The front-facing 720P web camera is OK and slightly better than average, but it is still miles behind what Microsoft does in its Surface line. Such a camera would have been fine in 2019, but in 2020 camera quality is suddenly much more important.
Samsung did not opt for Windows Hello facial recognition but instead uses a fingerprint reader.
Shallow but OK
Samsung Galaxy Book Flex keyboard, Qi trackpad, and audio
Samsung doesn't quite have as much experience in making keyboards like Dell, Lenovo, or HP. Its keyboards in the past were good but mushy. Its new ones for the Galaxy Book S and now Book Flex falls on the shallow side. It's not bad, but there is some adjustment to it.
Samsung uses large chicklet-sized keys that are well spaced.
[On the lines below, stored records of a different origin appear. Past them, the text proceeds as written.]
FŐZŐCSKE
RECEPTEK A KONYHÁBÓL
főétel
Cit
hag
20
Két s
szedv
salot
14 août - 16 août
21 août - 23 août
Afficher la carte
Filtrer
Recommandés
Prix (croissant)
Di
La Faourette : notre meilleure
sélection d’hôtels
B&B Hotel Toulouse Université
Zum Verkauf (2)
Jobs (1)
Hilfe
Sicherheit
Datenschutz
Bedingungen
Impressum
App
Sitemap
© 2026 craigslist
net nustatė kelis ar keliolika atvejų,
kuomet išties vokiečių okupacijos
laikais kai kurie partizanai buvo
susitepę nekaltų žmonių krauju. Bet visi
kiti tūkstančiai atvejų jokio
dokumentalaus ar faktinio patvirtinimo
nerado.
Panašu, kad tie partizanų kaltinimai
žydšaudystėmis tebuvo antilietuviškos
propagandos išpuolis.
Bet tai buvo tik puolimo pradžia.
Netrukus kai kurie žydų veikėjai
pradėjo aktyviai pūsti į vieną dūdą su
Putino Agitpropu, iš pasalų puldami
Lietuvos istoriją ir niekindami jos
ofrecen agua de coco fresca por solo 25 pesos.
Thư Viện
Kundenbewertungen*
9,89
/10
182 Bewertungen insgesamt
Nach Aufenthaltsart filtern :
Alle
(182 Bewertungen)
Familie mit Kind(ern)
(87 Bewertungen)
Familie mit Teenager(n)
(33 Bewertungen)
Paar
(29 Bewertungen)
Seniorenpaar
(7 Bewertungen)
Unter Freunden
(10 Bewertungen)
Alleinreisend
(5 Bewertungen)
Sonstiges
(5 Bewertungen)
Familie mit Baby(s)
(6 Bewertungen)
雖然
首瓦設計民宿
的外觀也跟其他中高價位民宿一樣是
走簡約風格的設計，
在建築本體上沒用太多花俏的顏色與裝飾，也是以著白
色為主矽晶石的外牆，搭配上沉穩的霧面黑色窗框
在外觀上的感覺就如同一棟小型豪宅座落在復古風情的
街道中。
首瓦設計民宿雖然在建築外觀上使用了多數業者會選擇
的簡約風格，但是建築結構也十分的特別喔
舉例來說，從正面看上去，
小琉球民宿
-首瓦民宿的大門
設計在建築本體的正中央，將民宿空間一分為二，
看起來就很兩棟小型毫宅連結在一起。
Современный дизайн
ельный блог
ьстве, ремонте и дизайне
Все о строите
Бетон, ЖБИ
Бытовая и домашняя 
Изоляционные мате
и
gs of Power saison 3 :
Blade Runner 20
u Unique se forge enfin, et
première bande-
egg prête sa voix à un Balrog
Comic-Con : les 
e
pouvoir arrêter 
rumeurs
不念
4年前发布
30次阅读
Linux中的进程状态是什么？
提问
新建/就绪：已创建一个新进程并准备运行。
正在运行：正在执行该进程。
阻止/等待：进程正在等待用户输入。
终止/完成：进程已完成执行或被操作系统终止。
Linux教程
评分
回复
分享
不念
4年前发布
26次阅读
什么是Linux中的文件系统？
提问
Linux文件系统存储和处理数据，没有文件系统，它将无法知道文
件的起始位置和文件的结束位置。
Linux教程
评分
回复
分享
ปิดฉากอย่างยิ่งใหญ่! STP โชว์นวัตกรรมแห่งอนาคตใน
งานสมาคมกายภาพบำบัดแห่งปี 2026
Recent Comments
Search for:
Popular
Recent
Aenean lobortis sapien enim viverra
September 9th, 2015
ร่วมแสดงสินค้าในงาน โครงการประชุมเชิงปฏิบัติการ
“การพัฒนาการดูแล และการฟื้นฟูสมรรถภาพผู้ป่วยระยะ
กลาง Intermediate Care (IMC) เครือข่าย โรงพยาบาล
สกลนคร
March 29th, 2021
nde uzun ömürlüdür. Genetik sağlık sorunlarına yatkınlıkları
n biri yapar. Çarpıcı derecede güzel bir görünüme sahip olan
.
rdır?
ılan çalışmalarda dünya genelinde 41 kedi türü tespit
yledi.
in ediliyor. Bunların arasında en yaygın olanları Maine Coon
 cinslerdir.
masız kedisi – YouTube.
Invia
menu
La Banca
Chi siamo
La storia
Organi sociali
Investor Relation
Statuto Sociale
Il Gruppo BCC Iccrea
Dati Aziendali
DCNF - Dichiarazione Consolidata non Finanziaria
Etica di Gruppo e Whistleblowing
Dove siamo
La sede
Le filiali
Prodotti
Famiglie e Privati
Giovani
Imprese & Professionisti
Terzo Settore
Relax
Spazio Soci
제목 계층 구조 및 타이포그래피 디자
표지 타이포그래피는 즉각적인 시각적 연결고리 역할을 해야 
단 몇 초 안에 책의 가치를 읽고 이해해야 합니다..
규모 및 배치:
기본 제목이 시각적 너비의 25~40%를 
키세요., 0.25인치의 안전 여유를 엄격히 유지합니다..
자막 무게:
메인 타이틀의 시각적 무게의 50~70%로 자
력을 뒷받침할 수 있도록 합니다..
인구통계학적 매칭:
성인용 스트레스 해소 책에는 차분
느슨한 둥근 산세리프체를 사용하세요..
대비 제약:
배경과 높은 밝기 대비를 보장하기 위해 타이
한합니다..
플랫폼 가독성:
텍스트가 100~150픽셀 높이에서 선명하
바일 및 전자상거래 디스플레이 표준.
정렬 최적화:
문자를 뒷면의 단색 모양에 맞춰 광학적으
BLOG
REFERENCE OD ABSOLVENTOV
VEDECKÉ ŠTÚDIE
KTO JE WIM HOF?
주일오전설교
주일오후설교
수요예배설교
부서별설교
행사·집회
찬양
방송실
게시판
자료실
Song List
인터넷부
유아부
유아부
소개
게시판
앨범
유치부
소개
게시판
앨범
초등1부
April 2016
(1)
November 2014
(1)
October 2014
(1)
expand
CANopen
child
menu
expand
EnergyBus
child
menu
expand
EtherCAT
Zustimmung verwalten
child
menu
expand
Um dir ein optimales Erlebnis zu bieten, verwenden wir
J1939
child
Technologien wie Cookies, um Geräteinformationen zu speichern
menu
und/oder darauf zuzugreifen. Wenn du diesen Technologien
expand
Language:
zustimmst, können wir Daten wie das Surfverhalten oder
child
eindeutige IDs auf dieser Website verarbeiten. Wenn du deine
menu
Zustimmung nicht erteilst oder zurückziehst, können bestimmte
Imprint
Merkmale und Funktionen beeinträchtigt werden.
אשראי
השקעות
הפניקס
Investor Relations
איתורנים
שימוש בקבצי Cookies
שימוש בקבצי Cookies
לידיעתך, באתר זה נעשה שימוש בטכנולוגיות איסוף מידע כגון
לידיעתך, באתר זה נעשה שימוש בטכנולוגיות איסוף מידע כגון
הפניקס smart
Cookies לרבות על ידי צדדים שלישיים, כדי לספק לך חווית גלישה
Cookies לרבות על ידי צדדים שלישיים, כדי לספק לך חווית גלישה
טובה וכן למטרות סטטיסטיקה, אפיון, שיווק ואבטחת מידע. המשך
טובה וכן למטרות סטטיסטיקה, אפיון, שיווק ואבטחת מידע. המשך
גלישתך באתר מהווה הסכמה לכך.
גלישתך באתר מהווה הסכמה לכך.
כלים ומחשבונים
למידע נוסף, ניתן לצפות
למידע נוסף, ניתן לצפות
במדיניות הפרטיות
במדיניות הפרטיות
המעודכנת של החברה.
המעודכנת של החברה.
A full number pad is also present, which is a feature many users look for in a 15-inch laptop. The backlighting here is better than the Book S, which was so dim as to be almost unnoticeable. The keyboard is quiet to type on too.
A fingerprint reader is placed just before the number pad, and it is fixed into the deck, resembling a keyboard key. It is an excellent reader due to its size and accuracy. Samsung is also using so-called single-sign-on (SSO), which means the reader can both wake and log you into Windows with a one-touch.
The Microsoft Precision touchpad is one of the largest on a modern laptop. It is exceptionally smooth, accurate, and it has a satisfying, albeit soft, click.
In a weird flex, the Flex has a Qi wireless charger built into the trackpad. It's all a bit silly, but if you place your Qi-enabled phone onto the trackpad and then flick a hot-key to turn it on, it will recharge. Note, the trackpad itself becomes disabled while the Qi charger is on, making it more of a gimmick. That said, in a pinch, it's a neat trick. It would have been better, perhaps, to have the Qi charger in the laptop lid to be used when closed.
There are two amped speakers on the side of the Book Flex. Due to the hard, angular edges, Samsung has them on the side and not at an angle below the deck. The speakers are AKG tuned and deliver excellent audio that is clear, crisp and has good separation. There is not a ton of bass, however, but the delivery is still relatively rich compared to other laptops.
lots of features
Samsung Galaxy Book Flex inking and S-Pen
The Book Flex supports inking using Samsung's proprietary S-Pen technology. The pen itself is siloed on the right side, and like the Note series of phones, the user pushes in to eject it. It's more of a stylus than a proper pen, unlike Microsoft Surface Pen, making it ideal for quick note-taking, doodling, and highlighting rather than hours of drawing.
In most reviews, I'd gloss over the inking part, but the Book Flex takes it to another level. The S-Pen, despite its small size, is accurate, smooth, and fun to use (and yes, you can use the S-Pen on your Samsung Note too, and vice-versa). Moreover, Samsung has added a lot of its own software to enhance the feature.